These are the three texts framing three other sections. The second section deals with what the editor perceives as the most prominent field that recently emerged in the area of emotions history and contains three articles dealing with Emotions and War. Andreas Etges’ “Hanoi Jane, Vietnam Memory, and Emotions” surpasses the Emotionology approach, focusing on a marginal note of American history: Jane Fonda’s brief visit in North Vietnam in July 1972. The article shows how the memories of ‘Hanoi Jane’ were created and diversified by photos, film clips, her radio transmissions and how it functions as a marker that still can trigger reactions like hate and anger. Etges’ approach reveals much of the possibilities of what a history of emotions could be like; it highlights how small incidents can alter the memories of what might be considered as “a watershed in American history” (p. 102) – the Vietnam War. Even if Andreas Etges’ article only touches on some of the topics, it issues categories of betrayal and guilt, class, ideology, and gender and connects psychological approaches with tools that cultural studies have provided, bridging two disciplines that are assumed to be hard to connect in a very productive fashion.
The third section on “Emotions, Art, and the Media” analyzes sources like cartoons, magazines, and nineteenth-century art. Adelheid von Saldern insists on the notion of prototypical emotions which need “a more thorough differentiation” (p. 140); a project that runs through 2,000 years of history hasn’t been solved yet. Skillfully she observes how ‘the Other’ fostered American national identity and the definition of the self, that is European cultural anti-Americanism in so called quality magazines of the 1920s.
Jürgen Martschukat’s elaboration on “Public Executions & the Emotional Spectator in the New Republic,” the first article in the fourth section issuing the role of emotions in social and political debates, is not interested in defining ‘real’ emotions.
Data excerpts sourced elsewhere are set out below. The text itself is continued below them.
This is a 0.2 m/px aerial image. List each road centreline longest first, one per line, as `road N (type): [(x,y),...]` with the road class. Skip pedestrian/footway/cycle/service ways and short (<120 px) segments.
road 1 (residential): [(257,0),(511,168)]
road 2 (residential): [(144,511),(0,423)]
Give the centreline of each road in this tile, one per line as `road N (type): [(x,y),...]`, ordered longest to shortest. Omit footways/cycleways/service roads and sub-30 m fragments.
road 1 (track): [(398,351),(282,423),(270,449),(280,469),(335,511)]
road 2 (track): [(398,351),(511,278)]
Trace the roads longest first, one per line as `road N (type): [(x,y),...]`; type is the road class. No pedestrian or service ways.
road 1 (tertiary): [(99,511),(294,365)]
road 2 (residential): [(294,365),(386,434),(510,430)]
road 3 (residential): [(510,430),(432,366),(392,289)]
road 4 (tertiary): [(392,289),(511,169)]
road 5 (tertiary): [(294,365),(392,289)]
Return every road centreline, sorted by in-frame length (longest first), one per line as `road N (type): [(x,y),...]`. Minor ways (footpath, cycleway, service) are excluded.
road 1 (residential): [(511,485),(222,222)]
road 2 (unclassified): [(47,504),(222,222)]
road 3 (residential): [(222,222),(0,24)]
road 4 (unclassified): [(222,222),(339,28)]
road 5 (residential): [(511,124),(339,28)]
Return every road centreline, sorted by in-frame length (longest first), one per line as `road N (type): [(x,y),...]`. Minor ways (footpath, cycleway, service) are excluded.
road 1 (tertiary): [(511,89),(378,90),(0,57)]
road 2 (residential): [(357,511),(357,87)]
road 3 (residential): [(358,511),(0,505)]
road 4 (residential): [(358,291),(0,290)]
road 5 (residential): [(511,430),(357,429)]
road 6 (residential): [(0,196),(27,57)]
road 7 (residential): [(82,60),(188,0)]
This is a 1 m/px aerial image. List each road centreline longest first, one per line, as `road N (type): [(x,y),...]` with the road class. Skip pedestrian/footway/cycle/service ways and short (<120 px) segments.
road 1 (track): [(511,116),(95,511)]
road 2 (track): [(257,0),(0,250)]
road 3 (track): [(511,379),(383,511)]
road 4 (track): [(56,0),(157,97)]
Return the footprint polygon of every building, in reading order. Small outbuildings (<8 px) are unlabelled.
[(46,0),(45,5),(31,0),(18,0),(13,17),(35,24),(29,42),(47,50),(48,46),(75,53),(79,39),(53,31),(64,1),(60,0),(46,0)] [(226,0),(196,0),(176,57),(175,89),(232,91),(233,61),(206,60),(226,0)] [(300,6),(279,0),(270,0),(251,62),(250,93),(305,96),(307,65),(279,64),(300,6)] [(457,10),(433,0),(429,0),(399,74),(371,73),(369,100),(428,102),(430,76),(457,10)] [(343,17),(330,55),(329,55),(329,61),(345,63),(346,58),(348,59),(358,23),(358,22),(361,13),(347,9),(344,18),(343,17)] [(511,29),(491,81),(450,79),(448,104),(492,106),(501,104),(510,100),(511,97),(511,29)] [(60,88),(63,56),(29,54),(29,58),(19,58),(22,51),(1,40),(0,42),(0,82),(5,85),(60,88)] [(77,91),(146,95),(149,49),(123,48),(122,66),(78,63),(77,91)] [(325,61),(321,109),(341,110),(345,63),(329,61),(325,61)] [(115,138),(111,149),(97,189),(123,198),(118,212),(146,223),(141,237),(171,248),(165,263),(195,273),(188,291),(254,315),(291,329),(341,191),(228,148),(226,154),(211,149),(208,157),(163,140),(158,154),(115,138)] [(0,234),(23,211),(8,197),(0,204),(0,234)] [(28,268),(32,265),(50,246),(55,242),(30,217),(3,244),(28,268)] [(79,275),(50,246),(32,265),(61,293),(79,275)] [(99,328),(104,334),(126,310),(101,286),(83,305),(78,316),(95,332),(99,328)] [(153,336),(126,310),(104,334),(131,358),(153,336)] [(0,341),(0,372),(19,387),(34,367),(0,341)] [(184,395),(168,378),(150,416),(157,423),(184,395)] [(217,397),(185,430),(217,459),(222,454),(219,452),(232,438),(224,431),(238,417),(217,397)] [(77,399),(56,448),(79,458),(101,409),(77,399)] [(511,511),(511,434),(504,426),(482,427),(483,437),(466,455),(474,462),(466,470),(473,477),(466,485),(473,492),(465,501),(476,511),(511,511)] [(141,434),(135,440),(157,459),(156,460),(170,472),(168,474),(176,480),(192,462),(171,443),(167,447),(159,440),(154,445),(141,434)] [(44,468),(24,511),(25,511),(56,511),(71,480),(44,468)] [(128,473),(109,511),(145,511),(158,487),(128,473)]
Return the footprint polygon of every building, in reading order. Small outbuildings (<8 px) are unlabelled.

He is able to show how an ‘emotional human being’ was discursively shaped throughout the eighteenth century by taking a closer look at the transformations in the capital punishment discourse, whereby an important momentum is added to the history of the self and modern society.
Michael Hochgeschwender’s article is as well based on the notion of discursive representation of emotions, focusing on Anne Koedts’ “The Myth of the Vaginal Orgasm” (1970) as one of the most influential articles of the women’s liberation movement and how it has shaped American discourses on sexuality ever since. Hochgeschwender, dissatisfied with Foucault’s discourse analysis, proposes to “reintroduce” causal principles like socioeconomic analysis of modes of production and the experience of the individual into it, neglecting the inherent emancipatory potential of a Foucauldian discourse analysis that deals with taken for granted power relations as well as alternative actions.
While “Emotions in American History” keeps its promise in shedding some transnational light on emotional history it misses some recent trends in the field, namely an adaption of the history of the body to the history of emotions. Much could be done in reconsidering the body/mind dualism deeply anchored in Western thought by addressing to concepts of affect (understood as an intensity) in dissociation to an exploration of a socio-linguistic fixation of an emotion, which the history of emotions is part and parcel of.
 Peter N. Stearns / Carol Stearns, Emotionology: Clarifying the History of Emotions and Emotional Standards, in: The American Historical Review 90,4 (1985), pp. 813-836.
 Brian Massumi, The Autonomy of Affect, in: Cultural Critique, No. 31, The Politics of Systems and Environments, Part II (1995), pp. 83-109.